[Start of section]
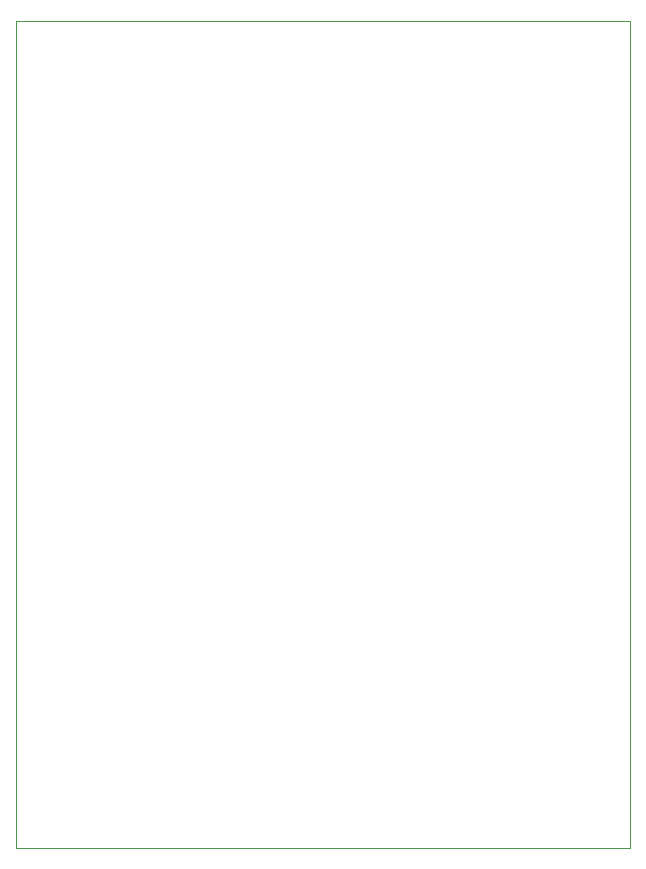
<source format=gbr>
G04 start of page 4 for group 2 idx 2 *
G04 Title: (unknown), outline *
G04 Creator: pcb 1.99z *
G04 CreationDate: Tue 03 Dec 2013 15:34:41 GMT UTC *
G04 For: rbarlow *
G04 Format: Gerber/RS-274X *
G04 PCB-Dimensions (mm): 52.00 70.00 *
G04 PCB-Coordinate-Origin: lower left *
%MOMM*%
%FSLAX43Y43*%
%LNOUTLINE*%
%ADD41C,0.100*%
G54D41*X0Y70000D02*X52000D01*
Y0D01*
X0D01*
Y70000D01*
M02*

</source>
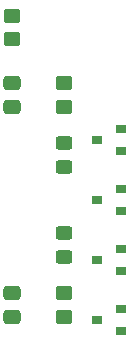
<source format=gbr>
G04 #@! TF.GenerationSoftware,KiCad,Pcbnew,(6.0.1)*
G04 #@! TF.CreationDate,2022-02-11T12:05:14+01:00*
G04 #@! TF.ProjectId,LINK,4c494e4b-2e6b-4696-9361-645f70636258,rev?*
G04 #@! TF.SameCoordinates,Original*
G04 #@! TF.FileFunction,Paste,Top*
G04 #@! TF.FilePolarity,Positive*
%FSLAX46Y46*%
G04 Gerber Fmt 4.6, Leading zero omitted, Abs format (unit mm)*
G04 Created by KiCad (PCBNEW (6.0.1)) date 2022-02-11 12:05:14*
%MOMM*%
%LPD*%
G01*
G04 APERTURE LIST*
G04 Aperture macros list*
%AMRoundRect*
0 Rectangle with rounded corners*
0 $1 Rounding radius*
0 $2 $3 $4 $5 $6 $7 $8 $9 X,Y pos of 4 corners*
0 Add a 4 corners polygon primitive as box body*
4,1,4,$2,$3,$4,$5,$6,$7,$8,$9,$2,$3,0*
0 Add four circle primitives for the rounded corners*
1,1,$1+$1,$2,$3*
1,1,$1+$1,$4,$5*
1,1,$1+$1,$6,$7*
1,1,$1+$1,$8,$9*
0 Add four rect primitives between the rounded corners*
20,1,$1+$1,$2,$3,$4,$5,0*
20,1,$1+$1,$4,$5,$6,$7,0*
20,1,$1+$1,$6,$7,$8,$9,0*
20,1,$1+$1,$8,$9,$2,$3,0*%
G04 Aperture macros list end*
%ADD10RoundRect,0.250000X-0.450000X0.350000X-0.450000X-0.350000X0.450000X-0.350000X0.450000X0.350000X0*%
%ADD11RoundRect,0.250000X-0.450000X0.325000X-0.450000X-0.325000X0.450000X-0.325000X0.450000X0.325000X0*%
%ADD12RoundRect,0.250000X0.450000X-0.325000X0.450000X0.325000X-0.450000X0.325000X-0.450000X-0.325000X0*%
%ADD13RoundRect,0.250000X0.475000X-0.337500X0.475000X0.337500X-0.475000X0.337500X-0.475000X-0.337500X0*%
%ADD14RoundRect,0.250000X-0.475000X0.337500X-0.475000X-0.337500X0.475000X-0.337500X0.475000X0.337500X0*%
%ADD15RoundRect,0.250000X0.450000X-0.350000X0.450000X0.350000X-0.450000X0.350000X-0.450000X-0.350000X0*%
%ADD16R,0.900000X0.800000*%
G04 APERTURE END LIST*
D10*
X137160000Y-72660000D03*
X137160000Y-74660000D03*
D11*
X137160000Y-85335000D03*
X137160000Y-87385000D03*
D12*
X137160000Y-79765000D03*
X137160000Y-77715000D03*
D13*
X132715000Y-92477500D03*
X132715000Y-90402500D03*
D14*
X132715000Y-72622500D03*
X132715000Y-74697500D03*
D15*
X137160000Y-92440000D03*
X137160000Y-90440000D03*
D16*
X141970000Y-93660000D03*
X141970000Y-91760000D03*
X139970000Y-92710000D03*
X141970000Y-88580000D03*
X141970000Y-86680000D03*
X139970000Y-87630000D03*
X141970000Y-83500000D03*
X141970000Y-81600000D03*
X139970000Y-82550000D03*
X141970000Y-78420000D03*
X141970000Y-76520000D03*
X139970000Y-77470000D03*
D15*
X132715000Y-68945000D03*
X132715000Y-66945000D03*
M02*

</source>
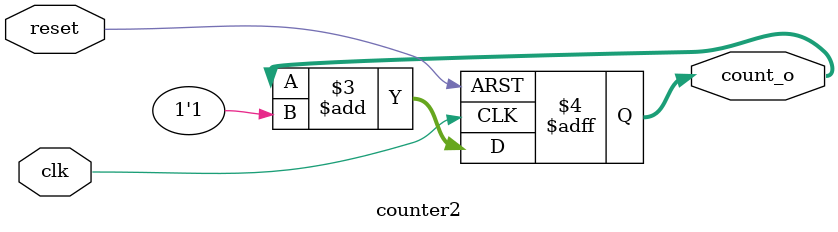
<source format=v>
`timescale 1ns / 1ps

module counter2(clk, reset, count_o);
    input clk, reset;
    output [1:0] count_o;
    reg [1:0] count_o;
    
    always @ (posedge clk or negedge reset) begin
        if (reset == 1'b0) begin
            count_o = 2'b00;
        end else begin
            count_o = count_o + 1'b1;
        end
    end
endmodule
</source>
[End of section]
* What to produce *
From the first line of the material to the last, retype everything exactly except the images.

* Solution for this exercise *
<source format=gbr>
G04 start of page 4 for group 2 idx 2 *
G04 Title: (unknown), outline *
G04 Creator: pcb 1.99z *
G04 CreationDate: Tue 03 Dec 2013 15:34:41 GMT UTC *
G04 For: rbarlow *
G04 Format: Gerber/RS-274X *
G04 PCB-Dimensions (mm): 52.00 70.00 *
G04 PCB-Coordinate-Origin: lower left *
%MOMM*%
%FSLAX43Y43*%
%LNOUTLINE*%
%ADD41C,0.100*%
G54D41*X0Y70000D02*X52000D01*
Y0D01*
X0D01*
Y70000D01*
M02*

</source>
<source format=gbr>
G04 #@! TF.GenerationSoftware,KiCad,Pcbnew,(6.0.1)*
G04 #@! TF.CreationDate,2022-02-11T12:05:14+01:00*
G04 #@! TF.ProjectId,LINK,4c494e4b-2e6b-4696-9361-645f70636258,rev?*
G04 #@! TF.SameCoordinates,Original*
G04 #@! TF.FileFunction,Paste,Top*
G04 #@! TF.FilePolarity,Positive*
%FSLAX46Y46*%
G04 Gerber Fmt 4.6, Leading zero omitted, Abs format (unit mm)*
G04 Created by KiCad (PCBNEW (6.0.1)) date 2022-02-11 12:05:14*
%MOMM*%
%LPD*%
G01*
G04 APERTURE LIST*
G04 Aperture macros list*
%AMRoundRect*
0 Rectangle with rounded corners*
0 $1 Rounding radius*
0 $2 $3 $4 $5 $6 $7 $8 $9 X,Y pos of 4 corners*
0 Add a 4 corners polygon primitive as box body*
4,1,4,$2,$3,$4,$5,$6,$7,$8,$9,$2,$3,0*
0 Add four circle primitives for the rounded corners*
1,1,$1+$1,$2,$3*
1,1,$1+$1,$4,$5*
1,1,$1+$1,$6,$7*
1,1,$1+$1,$8,$9*
0 Add four rect primitives between the rounded corners*
20,1,$1+$1,$2,$3,$4,$5,0*
20,1,$1+$1,$4,$5,$6,$7,0*
20,1,$1+$1,$6,$7,$8,$9,0*
20,1,$1+$1,$8,$9,$2,$3,0*%
G04 Aperture macros list end*
%ADD10RoundRect,0.250000X-0.450000X0.350000X-0.450000X-0.350000X0.450000X-0.350000X0.450000X0.350000X0*%
%ADD11RoundRect,0.250000X-0.450000X0.325000X-0.450000X-0.325000X0.450000X-0.325000X0.450000X0.325000X0*%
%ADD12RoundRect,0.250000X0.450000X-0.325000X0.450000X0.325000X-0.450000X0.325000X-0.450000X-0.325000X0*%
%ADD13RoundRect,0.250000X0.475000X-0.337500X0.475000X0.337500X-0.475000X0.337500X-0.475000X-0.337500X0*%
%ADD14RoundRect,0.250000X-0.475000X0.337500X-0.475000X-0.337500X0.475000X-0.337500X0.475000X0.337500X0*%
%ADD15RoundRect,0.250000X0.450000X-0.350000X0.450000X0.350000X-0.450000X0.350000X-0.450000X-0.350000X0*%
%ADD16R,0.900000X0.800000*%
G04 APERTURE END LIST*
D10*
X137160000Y-72660000D03*
X137160000Y-74660000D03*
D11*
X137160000Y-85335000D03*
X137160000Y-87385000D03*
D12*
X137160000Y-79765000D03*
X137160000Y-77715000D03*
D13*
X132715000Y-92477500D03*
X132715000Y-90402500D03*
D14*
X132715000Y-72622500D03*
X132715000Y-74697500D03*
D15*
X137160000Y-92440000D03*
X137160000Y-90440000D03*
D16*
X141970000Y-93660000D03*
X141970000Y-91760000D03*
X139970000Y-92710000D03*
X141970000Y-88580000D03*
X141970000Y-86680000D03*
X139970000Y-87630000D03*
X141970000Y-83500000D03*
X141970000Y-81600000D03*
X139970000Y-82550000D03*
X141970000Y-78420000D03*
X141970000Y-76520000D03*
X139970000Y-77470000D03*
D15*
X132715000Y-68945000D03*
X132715000Y-66945000D03*
M02*

</source>
<source format=v>
`timescale 1ns / 1ps

module counter2(clk, reset, count_o);
    input clk, reset;
    output [1:0] count_o;
    reg [1:0] count_o;
    
    always @ (posedge clk or negedge reset) begin
        if (reset == 1'b0) begin
            count_o = 2'b00;
        end else begin
            count_o = count_o + 1'b1;
        end
    end
endmodule
</source>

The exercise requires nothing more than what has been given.